Adverbs modify verbs, adjectives, and other adverbs, limiting or expanding their meaning.  Most adverbs are formed by adding –ly so they’re easy to identify and remove with the search and destroy tool on your computer. Some of my most frequent offenses, however, occur with adverbs that don’t end in –ly: just, always, forever, here, not, now, often, quite, then, there and the adjective only. We rarely add value to our prose with these words and each is worthy of a search of its own. Most word processing programs can be asked to highlight any given word. By using this, we get an actual count and a visual awakening of our overuse of the word in question.  In the end, a good rule is to kill the adverbs and please,  let’s join in a campaign against basically in spoken and written form. Overuse of that word basically sends me screaming from the room.
    On to the adjectives, which modify nouns or pronouns. Writerly writers often use adjectives like calligraphic flourishes to further embellish already adequate prose. One guideline is to limit yourself to a single splendid adjective when you need one. William Carlos Williams’ poem The Red Wheelbarrow would fail if we weren’t told the wheelbarrow is red and the chickens white, but we do not need to be told that the wheelbarrow is large, used, or important—in part because he begins by telling us “so much depends” upon it. (read the poem at www.poemhunter.com/poem/the-red-wheelbarrow). 
    Common mistakes for new writers include overuse of adjectives to describe characters —“She bent her stocky, 5’2”frame to squeeze her stubby bare legs through the locust fence slats.” Ditto for descriptions of place—“The crowded smoke-filled room of the crumbling Victorian hotel still maintained an aura of its former splendor.” The question for the writer is always, “What is the purpose of this description?” I can’t think of any good reason to describe this woman as I did here. If the details are important, I could show her using a ladder to reach the second shelf or having trouble zipping up her trousers. Avoid the driver’s license description unless you or a character is issuing an APB. In describing the room, “smoke-filled” suggests an earlier era or a foreign country without anti-smoking regulations, so it might pass inspection if all the other details weren’t crammed into the same sentence.  Caveat: Anything goes with grammar in dialogue. In fact, capturing the variations in grammatical usage is the best way to indicate dialect and dialect tells us about the class and education of the speaker and may also suggest ethnicity and locale.

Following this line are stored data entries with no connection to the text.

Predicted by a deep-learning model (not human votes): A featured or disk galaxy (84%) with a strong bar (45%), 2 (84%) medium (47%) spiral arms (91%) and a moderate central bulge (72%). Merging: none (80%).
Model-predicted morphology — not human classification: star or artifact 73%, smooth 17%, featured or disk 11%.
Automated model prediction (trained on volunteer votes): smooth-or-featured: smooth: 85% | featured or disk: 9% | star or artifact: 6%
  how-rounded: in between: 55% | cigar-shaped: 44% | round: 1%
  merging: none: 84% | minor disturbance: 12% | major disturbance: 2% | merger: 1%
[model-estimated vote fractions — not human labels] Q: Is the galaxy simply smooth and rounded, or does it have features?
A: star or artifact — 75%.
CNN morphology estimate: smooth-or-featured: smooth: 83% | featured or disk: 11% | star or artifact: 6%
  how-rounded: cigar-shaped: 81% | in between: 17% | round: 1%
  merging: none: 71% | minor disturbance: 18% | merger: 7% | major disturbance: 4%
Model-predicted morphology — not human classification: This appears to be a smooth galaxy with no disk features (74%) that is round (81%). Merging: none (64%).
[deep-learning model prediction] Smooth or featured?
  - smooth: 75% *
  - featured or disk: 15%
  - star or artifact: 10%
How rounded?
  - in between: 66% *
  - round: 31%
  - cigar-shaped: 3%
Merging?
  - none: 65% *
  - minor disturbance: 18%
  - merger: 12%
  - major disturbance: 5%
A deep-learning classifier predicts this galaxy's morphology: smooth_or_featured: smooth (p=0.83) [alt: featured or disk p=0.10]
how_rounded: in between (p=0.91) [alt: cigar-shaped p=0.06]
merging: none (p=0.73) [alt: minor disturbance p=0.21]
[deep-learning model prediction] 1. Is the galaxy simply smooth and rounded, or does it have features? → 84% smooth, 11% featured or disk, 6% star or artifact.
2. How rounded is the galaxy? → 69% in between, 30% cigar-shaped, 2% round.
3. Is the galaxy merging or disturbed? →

Two last pointers on modifiers.
•    Don’t use comparative or superlative forms for modifiers that can’t be logically compared like perfect, unique, dead, impossible, infinite. Something cannot be more perfect or the most unique, and dead is dead and can’t be deader.
•    Don’t confuse few and less. If correct, the sign at the market, “Ten items or less” would read “Ten items or fewer.” Traditionally, less is usually applied to plural nouns that denote a measure of time, amount, or distance and fewer applied to things that can be counted. Examples: I have less money, fewer than ten one-dollar bills. Use fewer words and you will spend less time talking.  Speak less and fewer minutes will pass.
For further on-line  help, Wikipedia (en.wikipedia.org/wiki/List_of_English_words_with_disputed_usage)  provides a list of words with disputed usage that is worthy of examination.